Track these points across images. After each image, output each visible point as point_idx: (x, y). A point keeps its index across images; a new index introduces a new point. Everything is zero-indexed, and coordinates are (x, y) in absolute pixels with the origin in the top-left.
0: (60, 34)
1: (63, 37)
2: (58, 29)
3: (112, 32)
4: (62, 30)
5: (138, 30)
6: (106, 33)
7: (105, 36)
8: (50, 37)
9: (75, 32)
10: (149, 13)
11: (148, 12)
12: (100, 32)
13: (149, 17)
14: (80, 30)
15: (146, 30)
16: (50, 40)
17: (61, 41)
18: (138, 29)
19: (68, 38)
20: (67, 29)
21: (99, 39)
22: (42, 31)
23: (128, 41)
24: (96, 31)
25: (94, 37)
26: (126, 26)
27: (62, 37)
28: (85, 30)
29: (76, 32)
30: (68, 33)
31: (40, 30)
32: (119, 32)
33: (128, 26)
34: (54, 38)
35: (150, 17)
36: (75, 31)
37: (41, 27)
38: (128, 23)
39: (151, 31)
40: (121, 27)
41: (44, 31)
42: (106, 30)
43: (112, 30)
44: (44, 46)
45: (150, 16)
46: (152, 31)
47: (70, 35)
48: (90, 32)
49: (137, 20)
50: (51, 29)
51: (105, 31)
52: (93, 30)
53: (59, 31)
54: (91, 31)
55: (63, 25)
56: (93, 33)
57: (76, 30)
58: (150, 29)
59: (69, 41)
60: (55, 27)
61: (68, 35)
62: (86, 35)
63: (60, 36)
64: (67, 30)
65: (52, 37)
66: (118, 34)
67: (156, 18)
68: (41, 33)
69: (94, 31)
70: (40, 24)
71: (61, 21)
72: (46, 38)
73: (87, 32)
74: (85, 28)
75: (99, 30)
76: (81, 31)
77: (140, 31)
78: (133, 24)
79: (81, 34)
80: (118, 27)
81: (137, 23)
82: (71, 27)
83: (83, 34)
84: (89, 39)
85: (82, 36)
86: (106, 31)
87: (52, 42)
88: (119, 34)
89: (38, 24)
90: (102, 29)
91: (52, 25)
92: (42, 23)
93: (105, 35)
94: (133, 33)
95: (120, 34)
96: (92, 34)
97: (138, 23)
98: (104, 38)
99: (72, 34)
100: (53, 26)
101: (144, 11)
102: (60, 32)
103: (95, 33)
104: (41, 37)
...
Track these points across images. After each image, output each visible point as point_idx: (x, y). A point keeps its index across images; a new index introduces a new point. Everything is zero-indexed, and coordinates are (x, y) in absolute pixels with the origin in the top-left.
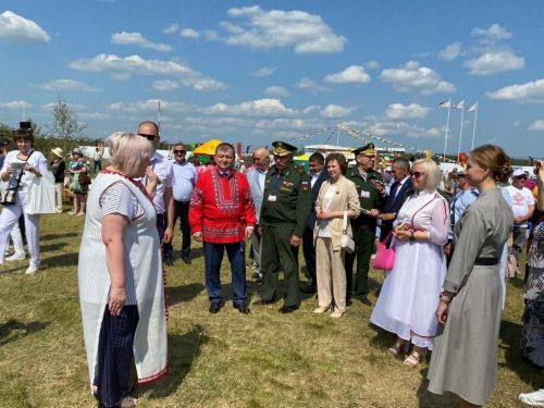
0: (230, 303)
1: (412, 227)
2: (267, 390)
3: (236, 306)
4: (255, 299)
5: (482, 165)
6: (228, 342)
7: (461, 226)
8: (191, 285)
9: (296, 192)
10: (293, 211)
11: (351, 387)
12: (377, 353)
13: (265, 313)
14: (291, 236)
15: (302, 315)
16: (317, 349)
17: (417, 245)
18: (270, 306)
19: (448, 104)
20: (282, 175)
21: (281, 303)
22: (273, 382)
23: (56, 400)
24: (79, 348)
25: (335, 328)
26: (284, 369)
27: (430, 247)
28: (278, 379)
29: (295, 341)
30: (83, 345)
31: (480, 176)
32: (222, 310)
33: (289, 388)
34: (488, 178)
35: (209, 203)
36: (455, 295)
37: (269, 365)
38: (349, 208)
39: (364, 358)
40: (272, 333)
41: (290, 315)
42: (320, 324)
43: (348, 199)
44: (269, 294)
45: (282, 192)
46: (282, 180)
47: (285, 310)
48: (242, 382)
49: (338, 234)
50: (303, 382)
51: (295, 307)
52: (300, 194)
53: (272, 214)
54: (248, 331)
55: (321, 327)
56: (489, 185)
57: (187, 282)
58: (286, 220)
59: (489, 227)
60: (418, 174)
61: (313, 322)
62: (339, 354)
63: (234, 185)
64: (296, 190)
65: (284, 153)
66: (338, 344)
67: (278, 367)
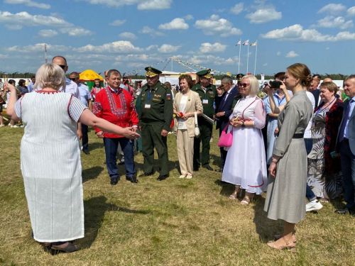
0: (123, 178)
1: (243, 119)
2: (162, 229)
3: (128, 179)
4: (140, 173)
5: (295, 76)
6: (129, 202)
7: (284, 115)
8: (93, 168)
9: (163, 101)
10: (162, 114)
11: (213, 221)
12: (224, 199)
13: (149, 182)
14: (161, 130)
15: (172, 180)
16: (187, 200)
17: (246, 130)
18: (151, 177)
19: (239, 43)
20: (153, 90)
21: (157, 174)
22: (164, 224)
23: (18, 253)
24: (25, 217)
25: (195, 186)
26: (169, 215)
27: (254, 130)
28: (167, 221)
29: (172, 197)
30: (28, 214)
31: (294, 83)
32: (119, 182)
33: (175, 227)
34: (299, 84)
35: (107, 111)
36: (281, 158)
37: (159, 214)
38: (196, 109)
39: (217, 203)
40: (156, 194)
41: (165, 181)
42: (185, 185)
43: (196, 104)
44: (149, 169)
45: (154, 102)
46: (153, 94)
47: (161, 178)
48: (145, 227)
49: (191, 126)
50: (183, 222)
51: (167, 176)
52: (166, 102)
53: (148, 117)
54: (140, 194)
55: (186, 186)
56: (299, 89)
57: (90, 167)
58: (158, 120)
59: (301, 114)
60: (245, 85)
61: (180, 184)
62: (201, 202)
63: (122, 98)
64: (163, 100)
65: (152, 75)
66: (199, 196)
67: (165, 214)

● **ASSIGNMENT**:
Among the records above, extract exactly the lines from the line with "85: (82, 36)" to the line with "104: (41, 37)", both lines included, and leave out the rest.

● **ANSWER TO THIS PROBLEM**:
85: (82, 36)
86: (106, 31)
87: (52, 42)
88: (119, 34)
89: (38, 24)
90: (102, 29)
91: (52, 25)
92: (42, 23)
93: (105, 35)
94: (133, 33)
95: (120, 34)
96: (92, 34)
97: (138, 23)
98: (104, 38)
99: (72, 34)
100: (53, 26)
101: (144, 11)
102: (60, 32)
103: (95, 33)
104: (41, 37)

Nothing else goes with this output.